It's possible that I am the wrong reader for Enslaved by Ducks. Most of my thinking about animals as pets falls into the admittedly limited categories of dog people and cat people. I am a dog person. On a scale of exertion in proportion to affirmation, dogs come out on top. At least, my dog does. Cats poo inside and litter boxes smell, unless cared for assiduously. This is just my opinion, not a generalization. That's why there are cat people. And cat-bunny-duck-geese-parrot-dove-turkey-people, too.
Throughout Ducks, author Bob Tarte's menagerie expands and contracts, but ultimately adds up to 19 indoor animals, including bunnies, parrots, canaries, parakeets, doves and cats. The outdoor animals max out at 21, when the ducks, geese and turkeys are all counted. Helpfully, Tarte provides a list of a cast of characters that also includes the humans he encounters. Most prominently, and described with much affection, Tarte's wife Linda propels the story forward with new animal acquisitions and connects the more reclusive author with the wider community of Lowell, Mich. "Linda," writes Tarte, "measured the success of any commercial transaction less by whether she received fair goods at a fair price than by the length of time the store personnel spent chatting with her."
Tarte's subjugation begins when Linda brings home Binky, a bunny named for his attitudinal resemblance to the "sullen rabbit in Matt Groening's comic strip 'Life in Hell.'" Tarte adapts a beleaguered stance towards Binky's habit of chewing wood and wires, marking furniture with his urine and resisting attempts at being held. Tarte describes his trials with self-deprecating humor, but I never quite get the feeling that all the chaos and effort is worth it. He says it is, but I'm not convinced.

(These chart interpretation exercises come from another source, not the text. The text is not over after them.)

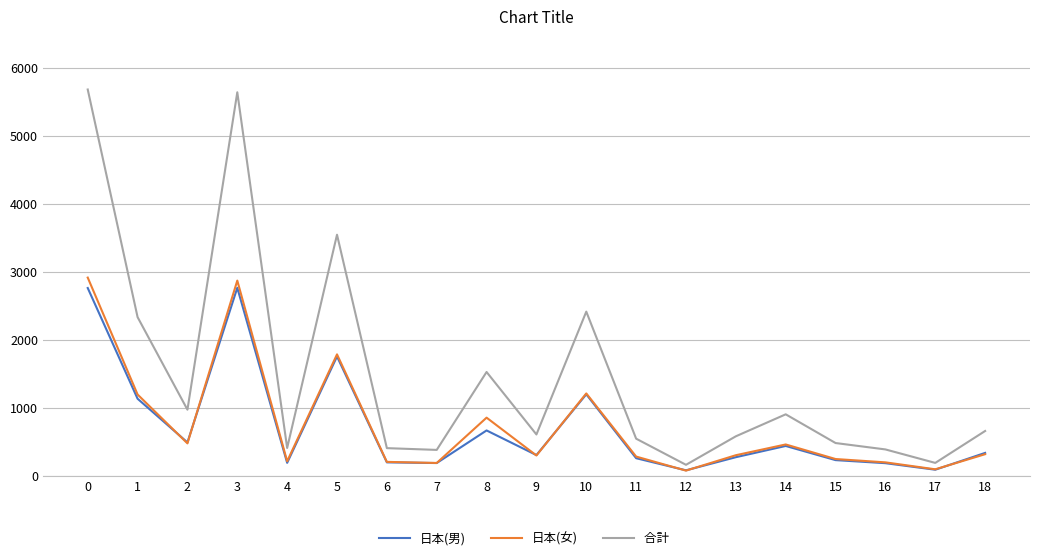

What is the spread (max minus min) of values at 16?

202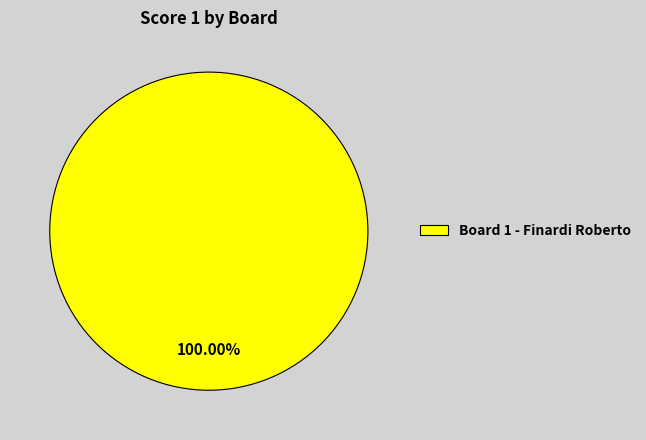

Rank the categories by value from highest to lowest.

Board 1 - Finardi Roberto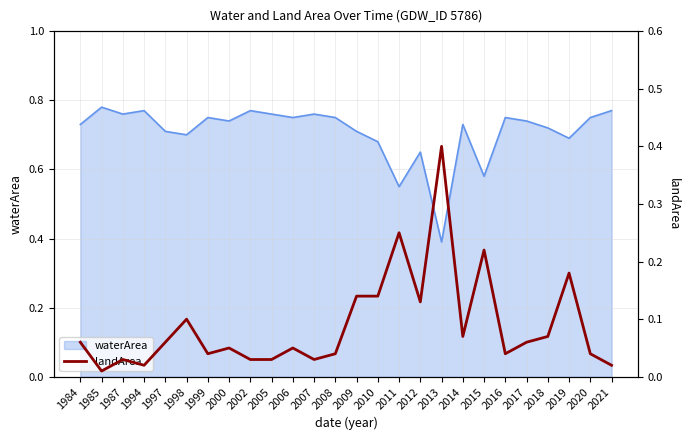

At which label is waterArea closest to 0?

2013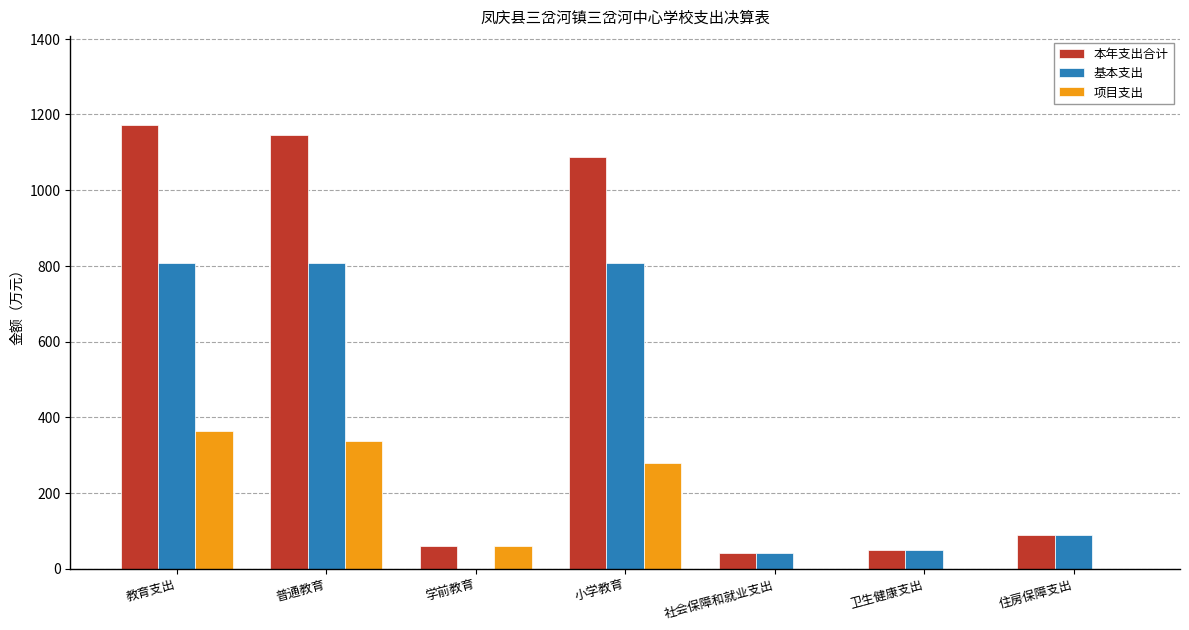

How many positive values does the 基本支出 series have?

6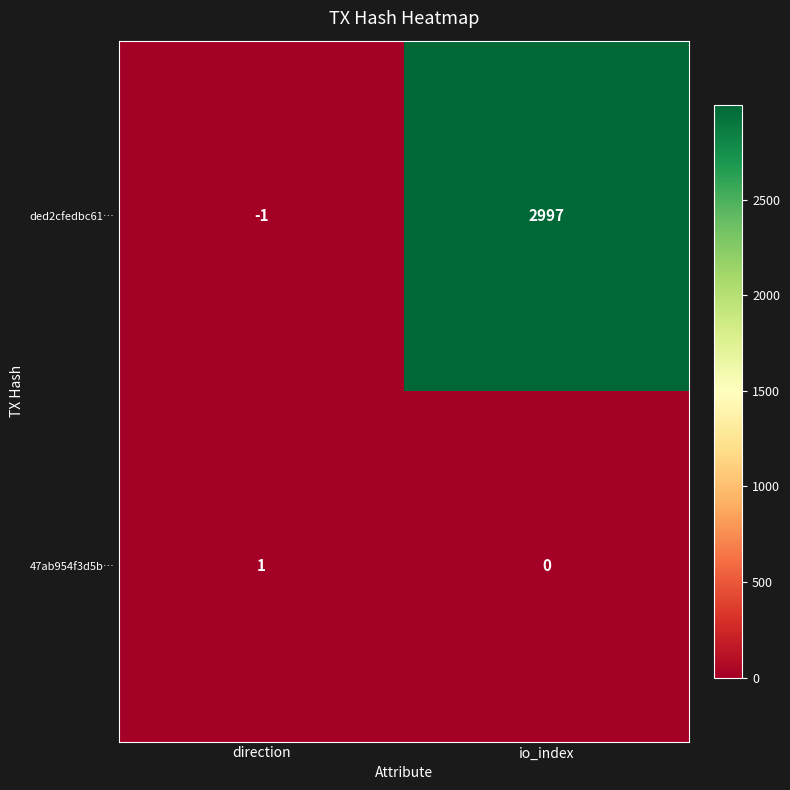

How many positive values does the ded2cfedbc61… series have?

1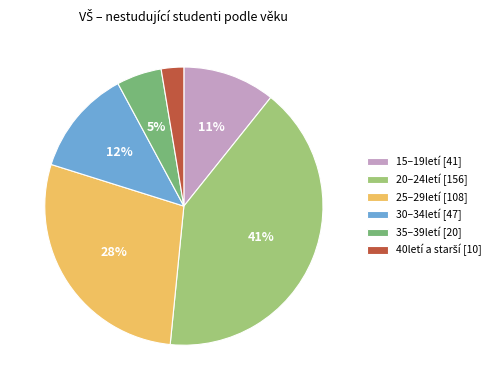

To the nearest percent, what percentage of the pie is 20–24letí [156]?

41%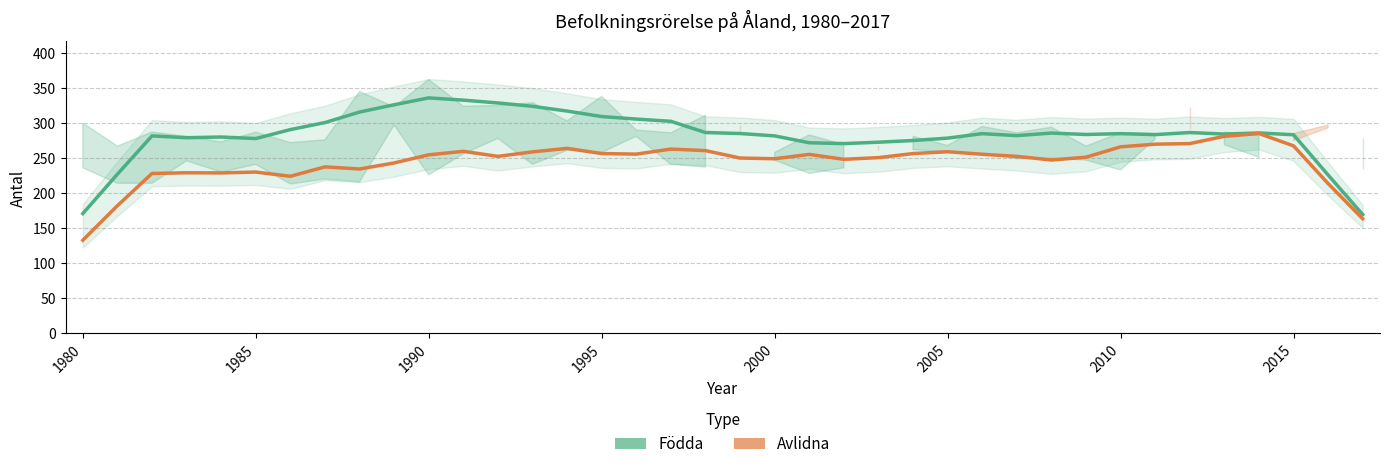

Reading left to right, extract all data points from this chart.

Födda: 170.8	227.0	281.6	279.0	280.0	277.8	290.6	300.6	315.6	326.0	335.8	332.6	328.6	323.8	317.0	309.2	305.6	302.4	286.4	285.0	281.6	271.8	270.6	272.6	275.0	278.4	284.8	282.0	285.6	283.6	284.8	283.4	286.4	284.2	285.8	283.2	225.8	169.4
Avlidna: 132.8	182.0	228.0	229.0	228.8	230.0	224.0	237.4	234.4	243.0	254.6	259.6	252.4	258.8	263.8	256.4	255.6	262.8	260.6	250.0	249.0	255.2	248.2	250.6	256.4	259.0	255.4	252.4	247.2	251.2	266.0	269.8	270.6	281.0	285.0	267.4	213.6	163.4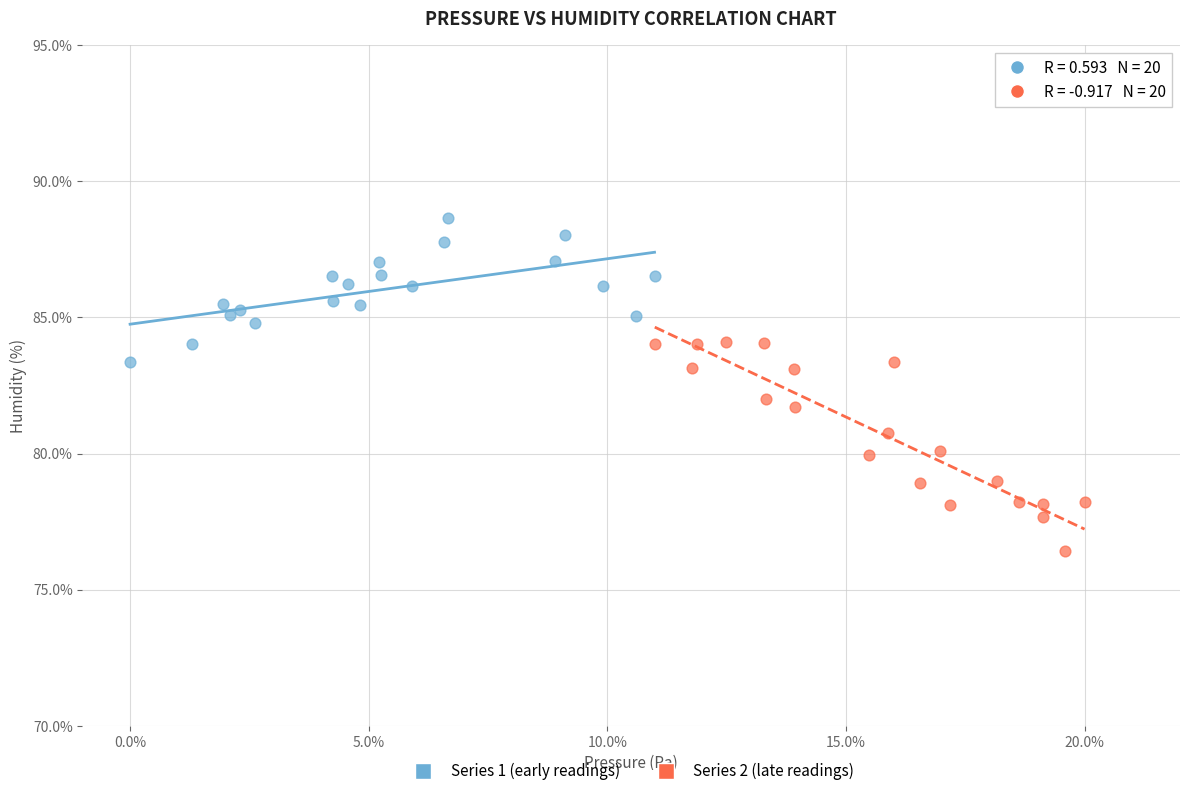

Which series has the largest Y range (max minus min)?

Series 2 (late readings)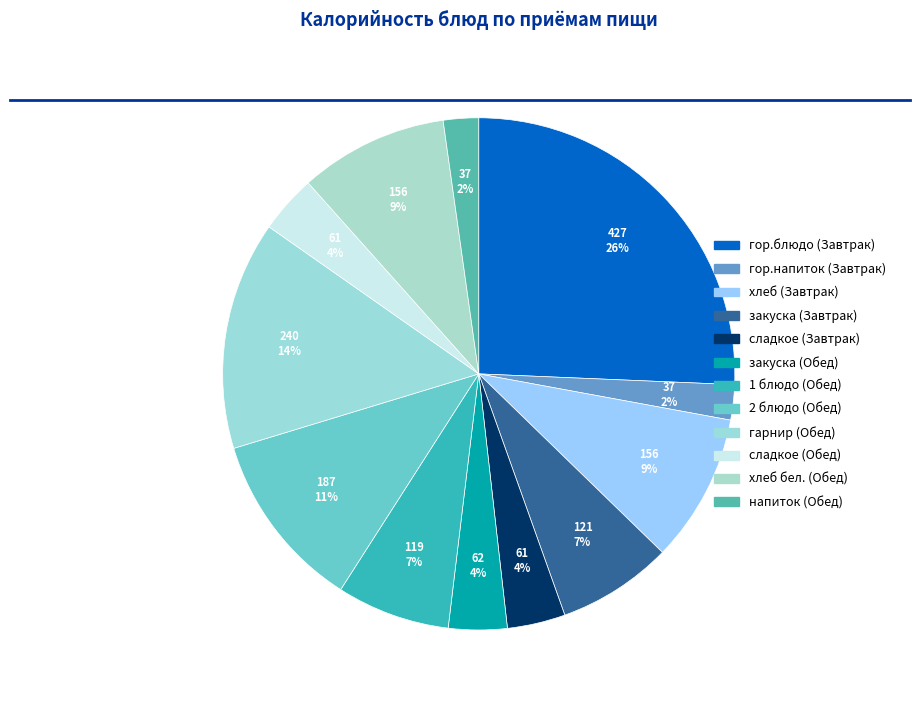

What percentage is NOT represented by закуска (Обед)?

96.3%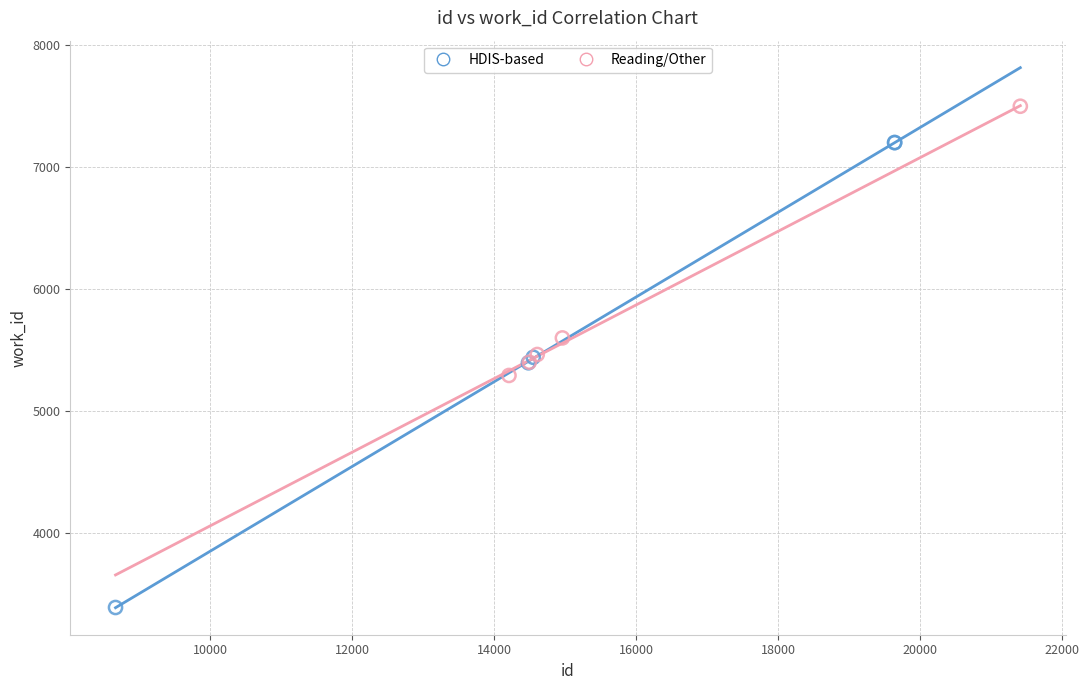

Which series reaches the maximum Y coordinate?

Reading/Other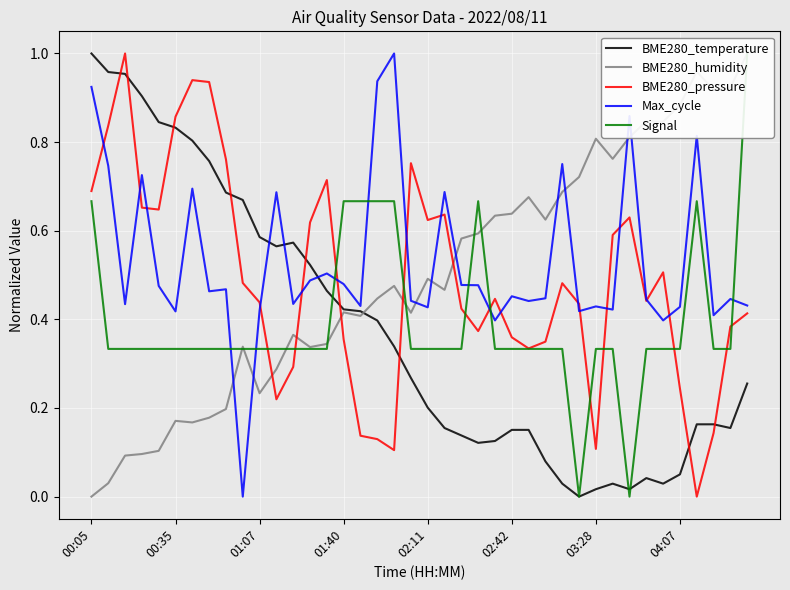

True or false: Max_cycle has a value of 0.9 at 13.

False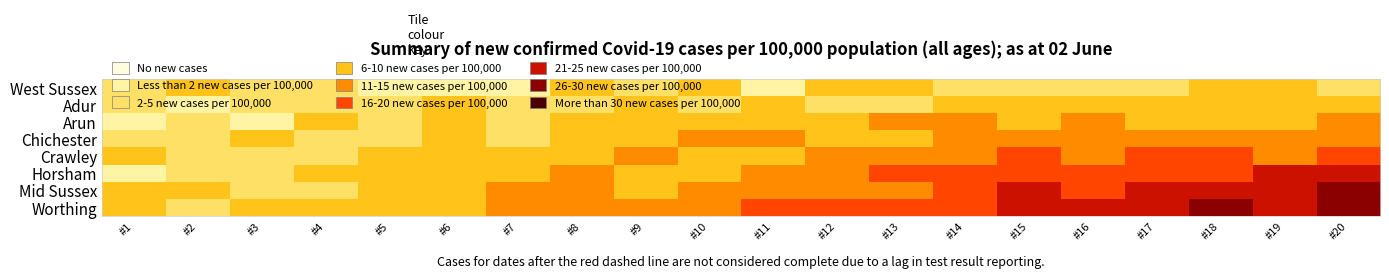

At how many categories does at least one series exceed 27?

1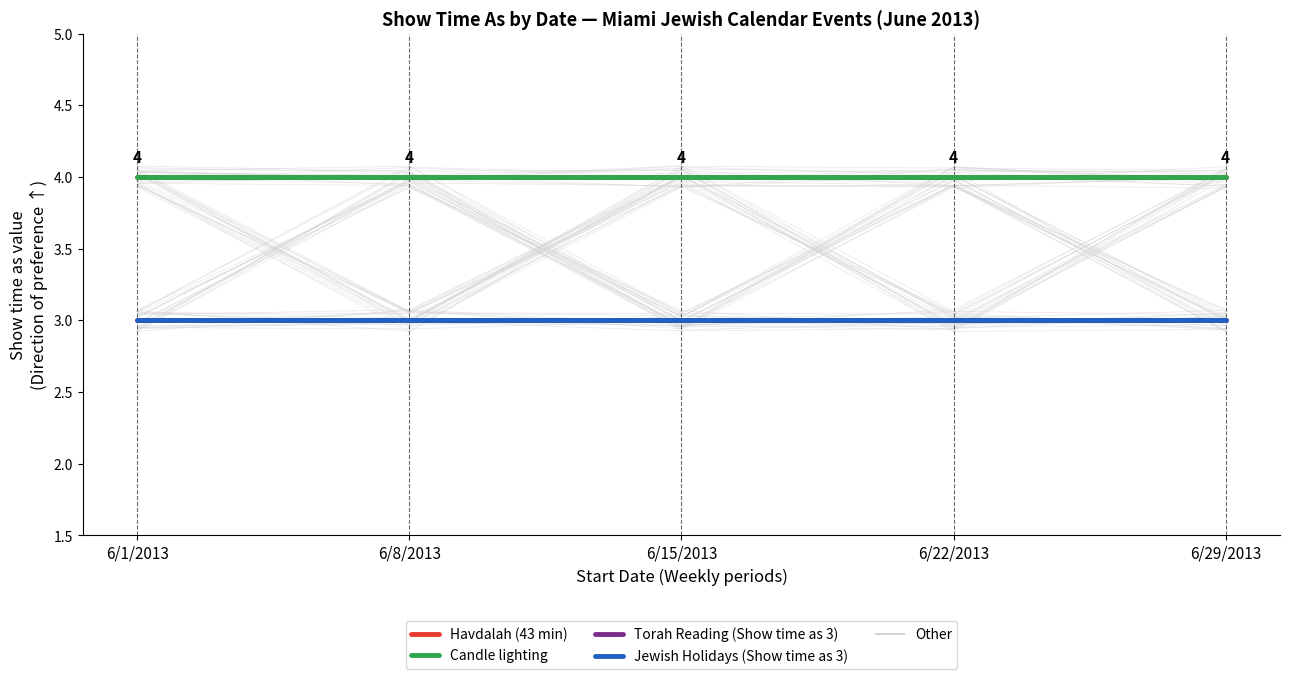

What is the sum of all Candle lighting values?

20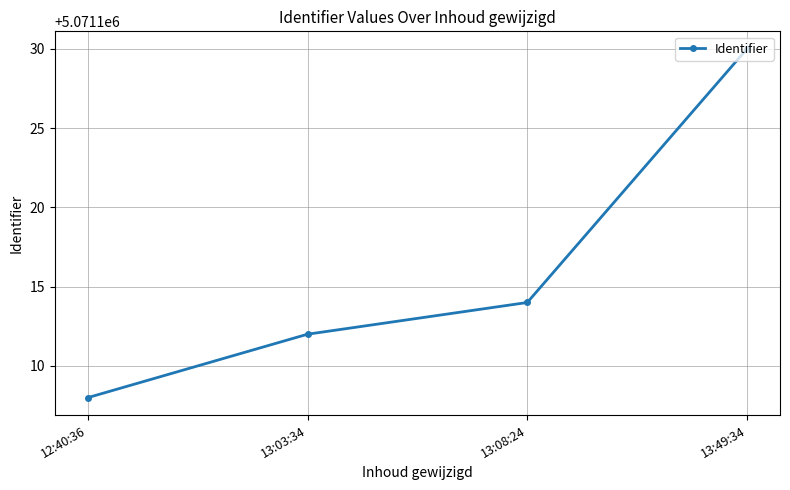

What position from the left is 13:03:34?

2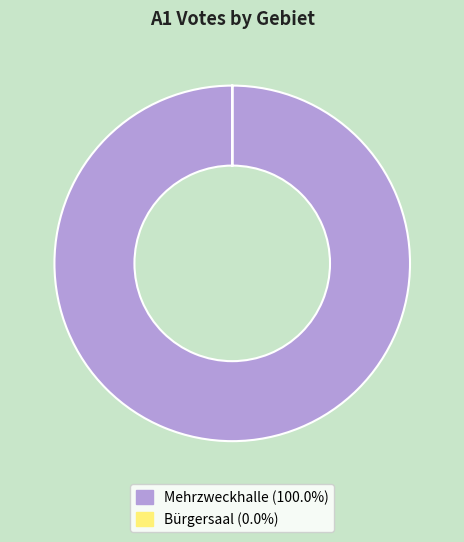

Is there any slice that represents more than half of the pie?

Yes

Included in the cast of characters under the heading "lettered humans," are numerous veterinarians and two psychiatrists. Between tales of fighting bunny brothers, interspecies bird mating, and interminable pen building, Tarte constructs a narrative around his struggles with anxiety and depression, and his subsequent treatment with Zoloft. (Though he is ambivalent about his mediocre treatment by doctors and his usage of antidepressant medicines.) Tarte is more comfortable with the ways his animals impact his moods; they make him happy--when he's not worrying about them--but more than that, it's the routine of each day that helps him maintain perspective:
"Rather than blaming our animals for adding complexity to my life, perhaps I should thank them for simplifying it. After all, they helped reduce the potentially unlimited possibilities of existence to a series of tedious and predictable routines. Nothing could suit the temperament of a timid man better. Instead of laying ambitious plans for the future or even building up a healthy clientele for my freelance writing business, I could pack each day to the brim directing ducks in and out of their pens, separating fighting rabbits, and keeping parrot-seed dishes filled. The notion that something other than folly might lie behind my acquisition of nearly countless pets brought me a tingle of joy."
Tarte creates memorable characters out of his animals; even his turkeys emerge with recognizable qualities. Enslaved by Ducks is often funny, and for readers who seek to explore animal-human relationships beyond the dog person/cat person binary, it may well be a satisfying read.